Nik Krasno | 19850 comments If you use russian, Philip, a table will be firmly masculine 🙋🏼‍♂️Also, no le, la and more are required 😉


message 13: by Ian (new)

Ian Miller | 1857 comments I don't see why AI narration is not allowed. The AI is not creating anything, any more than a fax machine did when it transmitted documents.


message 14: by Philip (new)

Philip (phenweb) Ian wrote: "I don't see why AI narration is not allowed. The AI is not creating anything, any more than a fax machine did when it transmitted documents."

Try Quilbot Ian. It can paraphrase existing text, or create from new. Paraphrase is occasionally interesting. New is rubbish so far, but I'm sure will get better. Grammar checking is another use and it is not good with dialogue. IN grammar and spelling I would state it is doing rules based analysis not AI. New text though...


message 15: by Adrian (new)

Adrian Deans (adriandeans) | 538 comments A mate of mine is very into AI and has been hassling me to experiment with it for my fiction.

I can't get him to understand that for me... the writing journey is what I most enjoy. Using AI would take away my main pleasure in being a novelist. It is the antithesis of art.
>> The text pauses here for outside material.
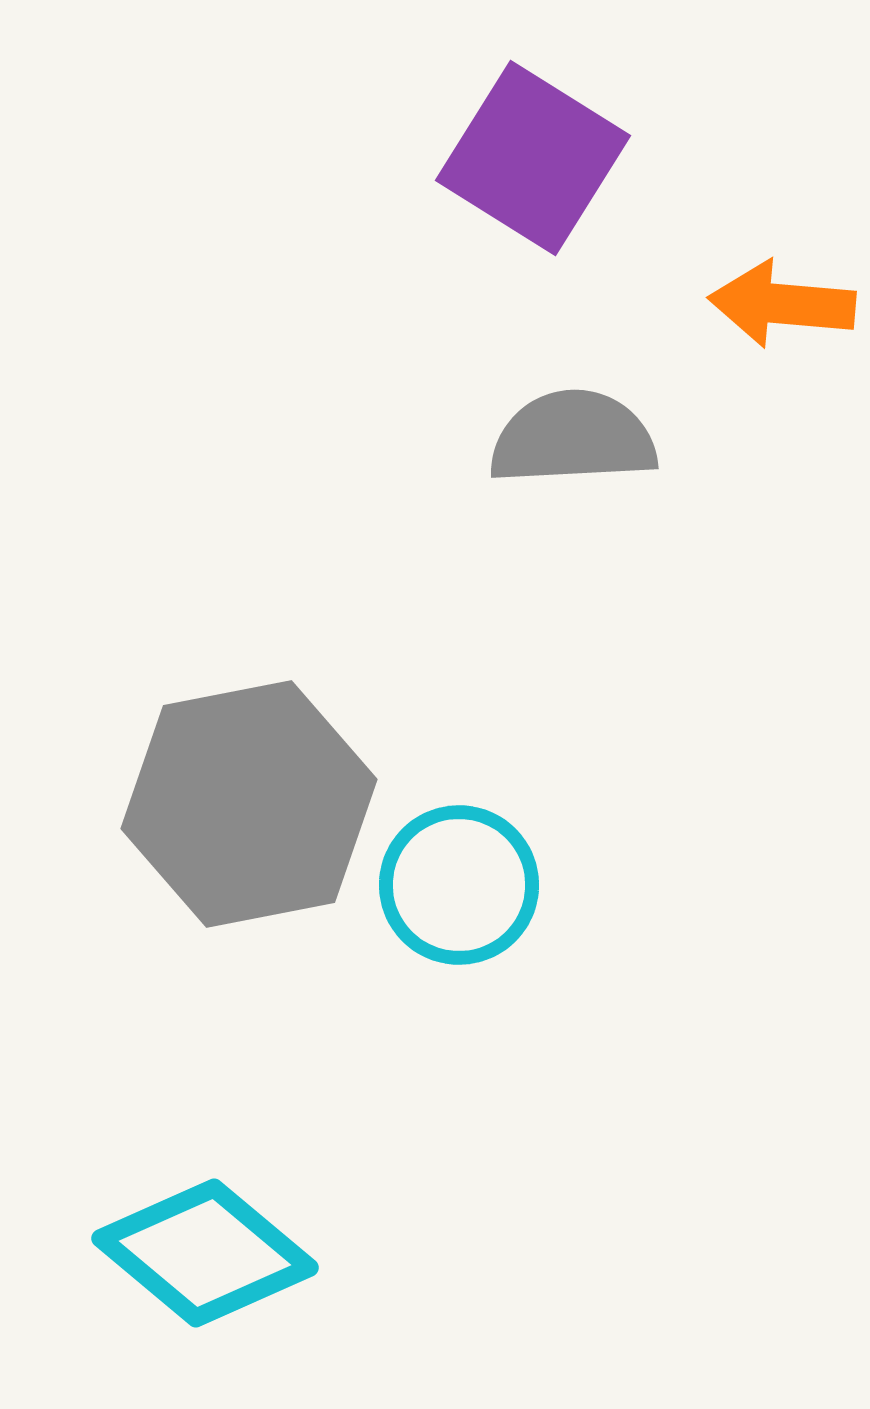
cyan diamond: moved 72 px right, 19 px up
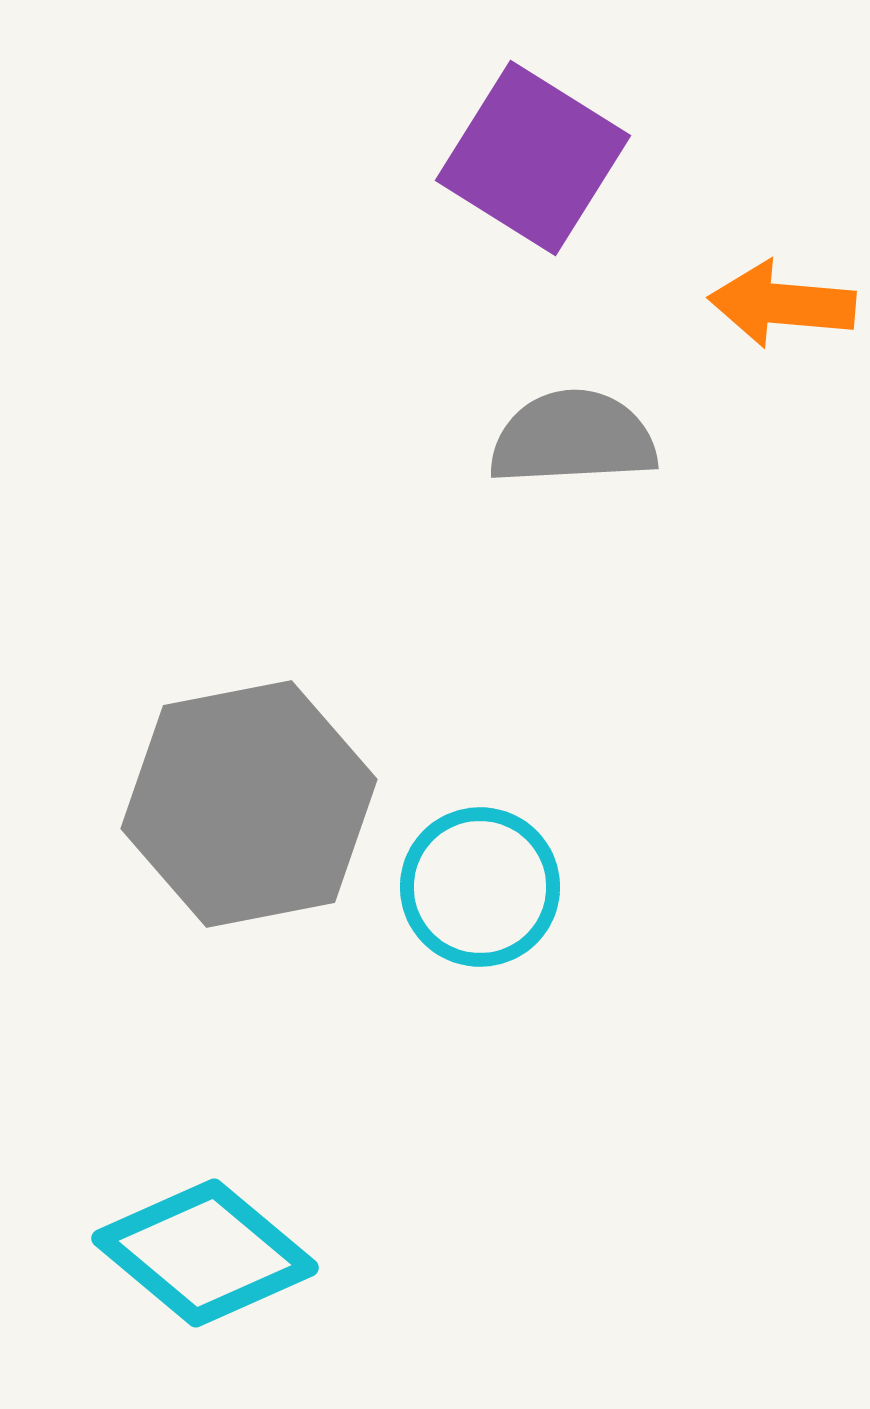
cyan circle: moved 21 px right, 2 px down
message 16: by Barbara (new)

Barbara | 510 comments Interesting topic because the latest book I read was one that, if you told me it was written by AI, I would believe you. I know there are some high profile authors today who just write a long, detailed outline and the ghost writer does the text, but this one just seemed very paint-by-numbers. A while back, I did hear about publishers, mostly in romance and cozy mystery, who work like that - not with AI, but hiring writers to fill in the text for detailed outlines and then a fake author's name is on the book. I think the writers are paid flat fees.


message 17: by Scout (new)

Scout (goodreadscomscout) | 8071 comments James Patterson has for years put his name on novels to draw readers and had a co-author who does the real writing. This is my opinion, but I think he gives these co-authors an outline and they write the book - then both of them gain financially. I stopped reading Patterson as soon as he came up with this scheme to cash in on his name.
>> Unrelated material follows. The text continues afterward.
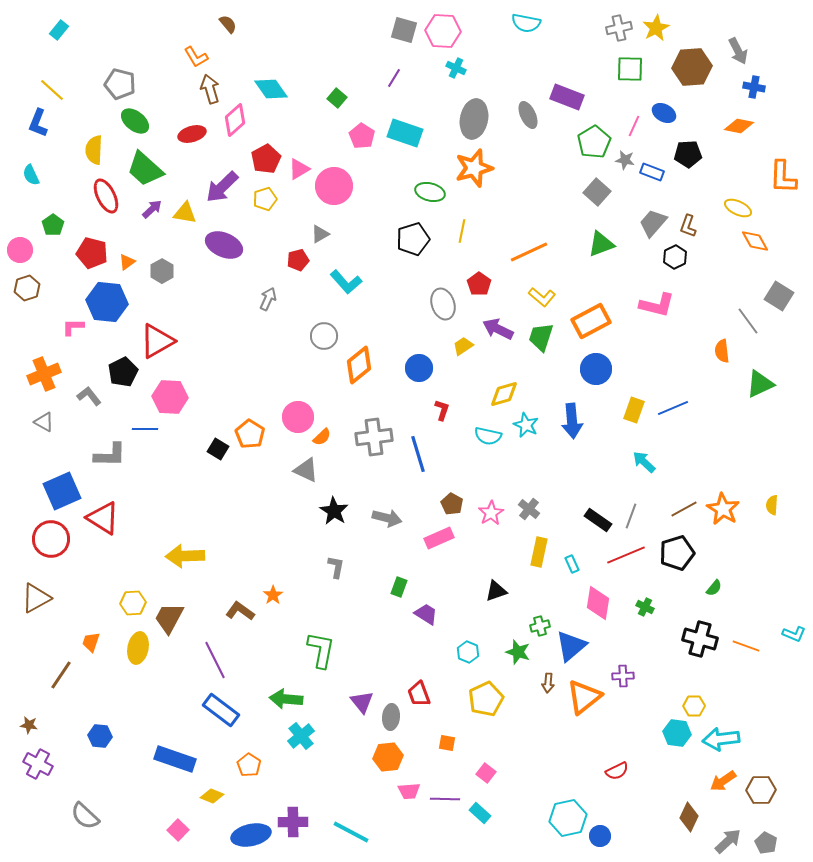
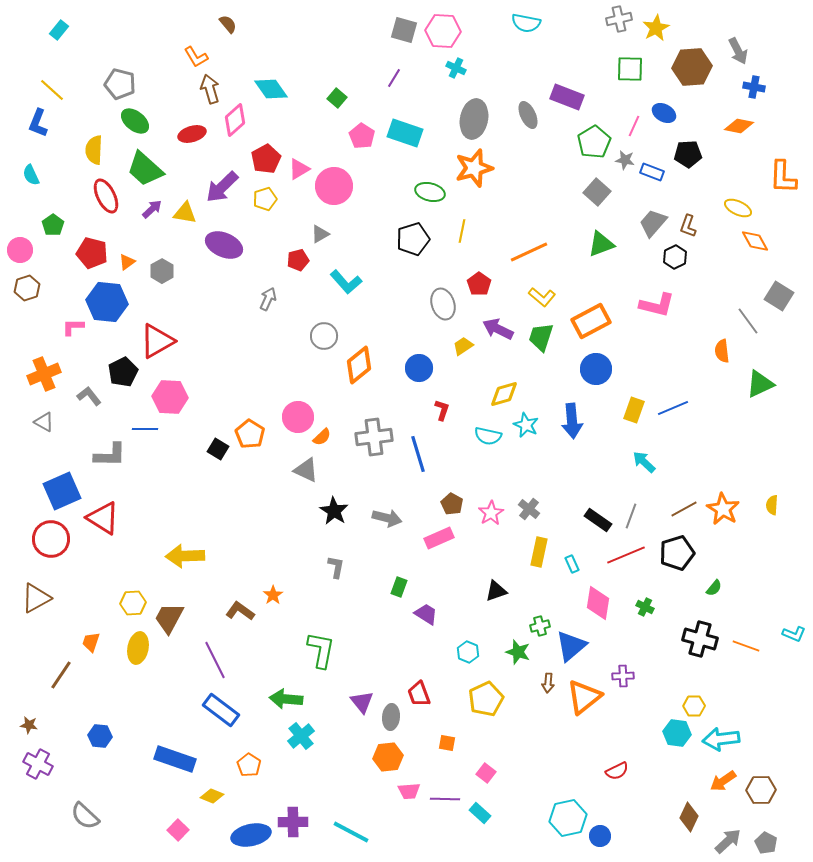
gray cross at (619, 28): moved 9 px up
message 18: by Lizzie (new)

Lizzie | 2057 comments Ian, AIs can create things out of nothing.

It is now common in many US courts to attest that an AI was not used or that all cites were checked by a real person. It appears in several jurisdictions that an AI made up cases and cited them in documents submitted to in the courts.


message 19: by J. (new)

J. Rubino (jrubino) | 163 comments There is a site called Scribbr (scribbr.com) that has a "Free AI Content Detector" - you paste in text - their recommendation is between 25 and 500 words - and they will bring up the percentage of text that they detect to be replicated in an AI program.


message 20: by Nik (new)

Nik Krasno | 19850 comments Sounds useful, thanks, J.!


message 21: by Scout (new)

Scout (goodreadscomscout) | 8071 comments Good to hear, J. I wonder how they do that.


message 22: by Papaphilly (last edited Nov 30, 2024 05:28PM) (new)

Papaphilly | 5042 comments I am a bit worried about AI in that it will water down good writing. Then I realized it may not matter. Think about it this way, if you create a great story, someone will copy the idea and reuse it. AI will do that too on a massive scale. That is not good for mediocre writers, but it will be great for those that like that mediocre works. So think of Science fiction Stories about ray guns and aliens. there is a ton of mediocre work that many really love. That is fine, it will be bad for those writers, but the fans will be happy. The kicker will come when that works is to be paid for and someone finds out a computer spit it out. Where I do think it will be a problem even for the good writers is that the field will be even more flooded with work and there is only so much oxygen for all.